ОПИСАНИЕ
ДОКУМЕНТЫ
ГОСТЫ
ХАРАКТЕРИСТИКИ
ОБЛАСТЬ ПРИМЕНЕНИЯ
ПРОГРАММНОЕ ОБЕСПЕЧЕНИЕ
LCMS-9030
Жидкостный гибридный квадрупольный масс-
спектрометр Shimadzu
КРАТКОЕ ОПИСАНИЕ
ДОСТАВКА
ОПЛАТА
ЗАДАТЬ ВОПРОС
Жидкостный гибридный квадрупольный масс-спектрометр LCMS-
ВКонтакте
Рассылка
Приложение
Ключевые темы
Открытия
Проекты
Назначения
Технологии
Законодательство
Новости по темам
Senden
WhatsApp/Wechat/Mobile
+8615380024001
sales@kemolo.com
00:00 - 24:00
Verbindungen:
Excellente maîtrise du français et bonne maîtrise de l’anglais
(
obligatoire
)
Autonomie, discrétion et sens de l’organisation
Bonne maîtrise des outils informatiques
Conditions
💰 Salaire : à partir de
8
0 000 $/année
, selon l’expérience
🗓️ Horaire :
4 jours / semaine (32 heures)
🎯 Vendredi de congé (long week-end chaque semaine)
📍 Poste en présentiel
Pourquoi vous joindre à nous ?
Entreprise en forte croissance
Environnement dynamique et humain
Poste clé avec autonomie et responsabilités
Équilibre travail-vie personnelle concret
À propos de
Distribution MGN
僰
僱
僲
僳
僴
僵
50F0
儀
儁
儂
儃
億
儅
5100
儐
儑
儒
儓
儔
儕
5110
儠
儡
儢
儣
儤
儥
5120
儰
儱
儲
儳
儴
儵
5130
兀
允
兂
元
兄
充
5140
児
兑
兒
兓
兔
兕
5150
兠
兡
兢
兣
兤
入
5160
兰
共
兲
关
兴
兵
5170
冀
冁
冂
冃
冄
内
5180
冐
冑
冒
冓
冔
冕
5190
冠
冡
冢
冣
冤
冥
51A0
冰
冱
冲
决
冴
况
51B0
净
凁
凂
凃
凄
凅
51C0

========

→ **What the exercise asks**
The answer should consist solely of the lines from the one that contains "à partir de" through the end of the material above, copied exactly.

→ **Reply**
💰 Salaire : à partir de
8
0 000 $/année
, selon l’expérience
🗓️ Horaire :
4 jours / semaine (32 heures)
🎯 Vendredi de congé (long week-end chaque semaine)
📍 Poste en présentiel
Pourquoi vous joindre à nous ?
Entreprise en forte croissance
Environnement dynamique et humain
Poste clé avec autonomie et responsabilités
Équilibre travail-vie personnelle concret
À propos de
Distribution MGN
僰
僱
僲
僳
僴
僵
50F0
儀
儁
儂
儃
億
儅
5100
儐
儑
儒
儓
儔
儕
5110
儠
儡
儢
儣
儤
儥
5120
儰
儱
儲
儳
儴
儵
5130
兀
允
兂
元
兄
充
5140
児
兑
兒
兓
兔
兕
5150
兠
兡
兢
兣
兤
入
5160
兰
共
兲
关
兴
兵
5170
冀
冁
冂
冃
冄
内
5180
冐
冑
冒
冓
冔
冕
5190
冠
冡
冢
冣
冤
冥
51A0
冰
冱
冲
决
冴
况
51B0
净
凁
凂
凃
凄
凅
51C0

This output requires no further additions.